Question

Is there any easy way to monitor how long a user views a page?

Google Analytics uses this feature by allowing you to see how long your website visitors stay on a particular page. Can anything like this be reproduced with PHP or JavaScript?

Was it helpful?

Solution

Yes, it's easy. Just start timer as page loads and send it to some server script to log, when user leaves the page.

To triger page leaving event read here.

Example client-side code:

<html>
...
<script>
var visit_start_time_ms = (new Date).getTime();
window.onbeforeunload = function() {
    var visit_time = (new Date).getTime() - visit_start_time_ms;
    xmlhttp=new XMLHttpRequest();
    xmlhttp.open("GET","http://your-tracking-server.com/track.php?track_url=...&visit_time=" + visit_time,true);
    xmlhttp.send();
};
</script>
...
</html>

Your server-side script at your-tracking-server.com/track.php:

...
mysql_query('INSERT INTO track_visit_time (url, time) VALUES ("'.myescape($_GET['track_url']).'", '.float($_GET['visit_time']).')');
...

Mind, that client side is not tested and not crossbrowser at all. Server side uses deprecated function mysql_query.

OTHER TIPS

A common method for doing this is simply measuring the time between one page view and the next. There are a lot of "gotchas" with this though!

  • You don't know the time for the last page loaded
  • You don't know time for bounces
  • Issues happen with multiple tabs and what not
  • Did someone stay on your page for 4 hours, or did they close their browser and come back?

To get around these problems, another common method is to poll the server. You can do this with either long-polling (where the connection stays open with no data transfer for a minute or so, and then another connection is immediately established), or repeated hits to your server every 5 seconds or so. I recommend the long-polling method, as it is far less bandwidth intensive.

You can do this in a controller environment, where the users eyes are tracked if they are looking on a specific webpage (and where). This is often useful to remove the problems if you use in-browser tracking only for common things like a user is getting a telephone call or switching to other tabs and all the things we do each day long when the browser is opened.
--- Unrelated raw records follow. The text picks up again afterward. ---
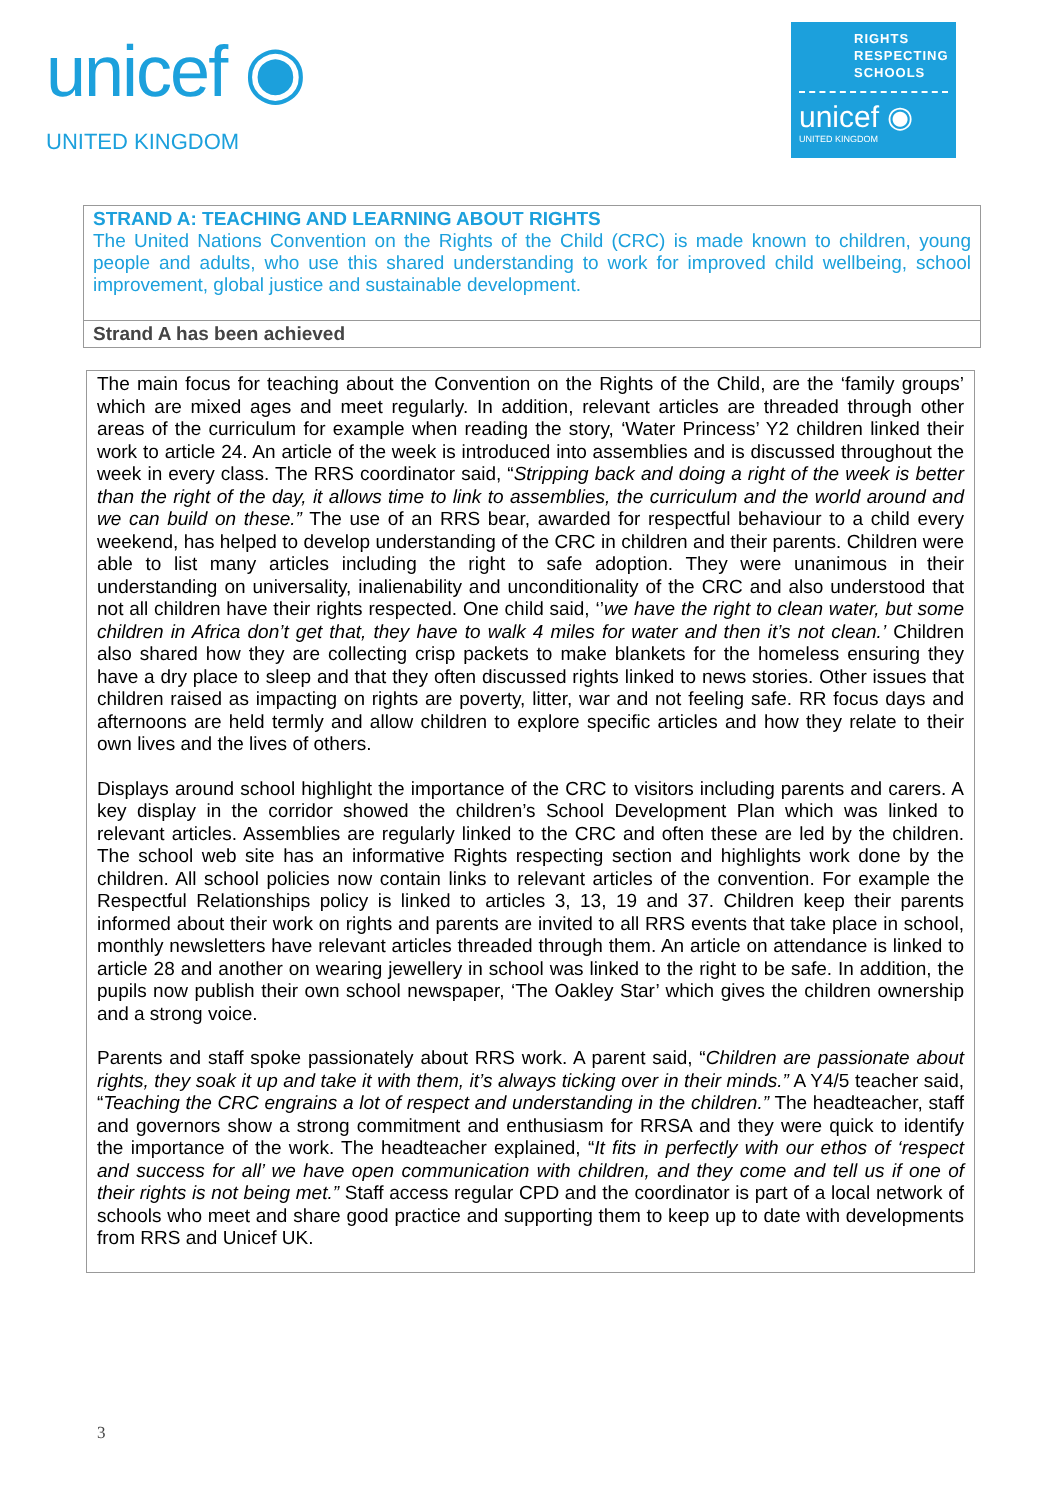unicef ◉
UNITED KINGDOM
RIGHTS
RESPECTING
SCHOOLS
unicef ◉
UNITED KINGDOM
| STRAND A: TEACHING AND LEARNING ABOUT RIGHTS The United Nations Convention on the Rights of the Child (CRC) is made known to children, young people and adults, who use this shared understanding to work for improved child wellbeing, school improvement, global justice and sustainable development. |
| Strand A has been achieved |
The main focus for teaching about the Convention on the Rights of the Child, are the ‘family groups’ which are mixed ages and meet regularly. In addition, relevant articles are threaded through other areas of the curriculum for example when reading the story, ‘Water Princess’ Y2 children linked their work to article 24. An article of the week is introduced into assemblies and is discussed throughout the week in every class. The RRS coordinator said, “Stripping back and doing a right of the week is better than the right of the day, it allows time to link to assemblies, the curriculum and the world around and we can build on these.” The use of an RRS bear, awarded for respectful behaviour to a child every weekend, has helped to develop understanding of the CRC in children and their parents. Children were able to list many articles including the right to safe adoption. They were unanimous in their understanding on universality, inalienability and unconditionality of the CRC and also understood that not all children have their rights respected. One child said, ‘’we have the right to clean water, but some children in Africa don’t get that, they have to walk 4 miles for water and then it’s not clean.’ Children also shared how they are collecting crisp packets to make blankets for the homeless ensuring they have a dry place to sleep and that they often discussed rights linked to news stories. Other issues that children raised as impacting on rights are poverty, litter, war and not feeling safe. RR focus days and afternoons are held termly and allow children to explore specific articles and how they relate to their own lives and the lives of others.
Displays around school highlight the importance of the CRC to visitors including parents and carers. A key display in the corridor showed the children’s School Development Plan which was linked to relevant articles. Assemblies are regularly linked to the CRC and often these are led by the children. The school web site has an informative Rights respecting section and highlights work done by the children. All school policies now contain links to relevant articles of the convention. For example the Respectful Relationships policy is linked to articles 3, 13, 19 and 37. Children keep their parents informed about their work on rights and parents are invited to all RRS events that take place in school, monthly newsletters have relevant articles threaded through them. An article on attendance is linked to article 28 and another on wearing jewellery in school was linked to the right to be safe. In addition, the pupils now publish their own school newspaper, ‘The Oakley Star’ which gives the children ownership and a strong voice.
Parents and staff spoke passionately about RRS work. A parent said, “Children are passionate about rights, they soak it up and take it with them, it’s always ticking over in their minds.” A Y4/5 teacher said, “Teaching the CRC engrains a lot of respect and understanding in the children.” The headteacher, staff and governors show a strong commitment and enthusiasm for RRSA and they were quick to identify the importance of the work. The headteacher explained, “It fits in perfectly with our ethos of ‘respect and success for all’ we have open communication with children, and they come and tell us if one of their rights is not being met.” Staff access regular CPD and the coordinator is part of a local network of schools who meet and share good practice and supporting them to keep up to date with developments from RRS and Unicef UK.
3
I think you could try using the window.onbeforeunload method to fire off an ajax call. When the page loads, record the time, when it unloads, send the elapsed time off to your server with ajax. The page would obviously never see the response, but that doesn't matter anyway.

As Brad points out this is somewhat unreliable. An alternative is to just update the server with elapsed time every few seconds. You should add half the interval to the elapsed time as well, to account for the time between the last update and the user leaving, on average. For example, if you update every 10 seconds, and the last update said 40 seconds, assume they were there 45 seconds. That covers cases between 40.0 seconds and 49.999 seconds that don't get recorded.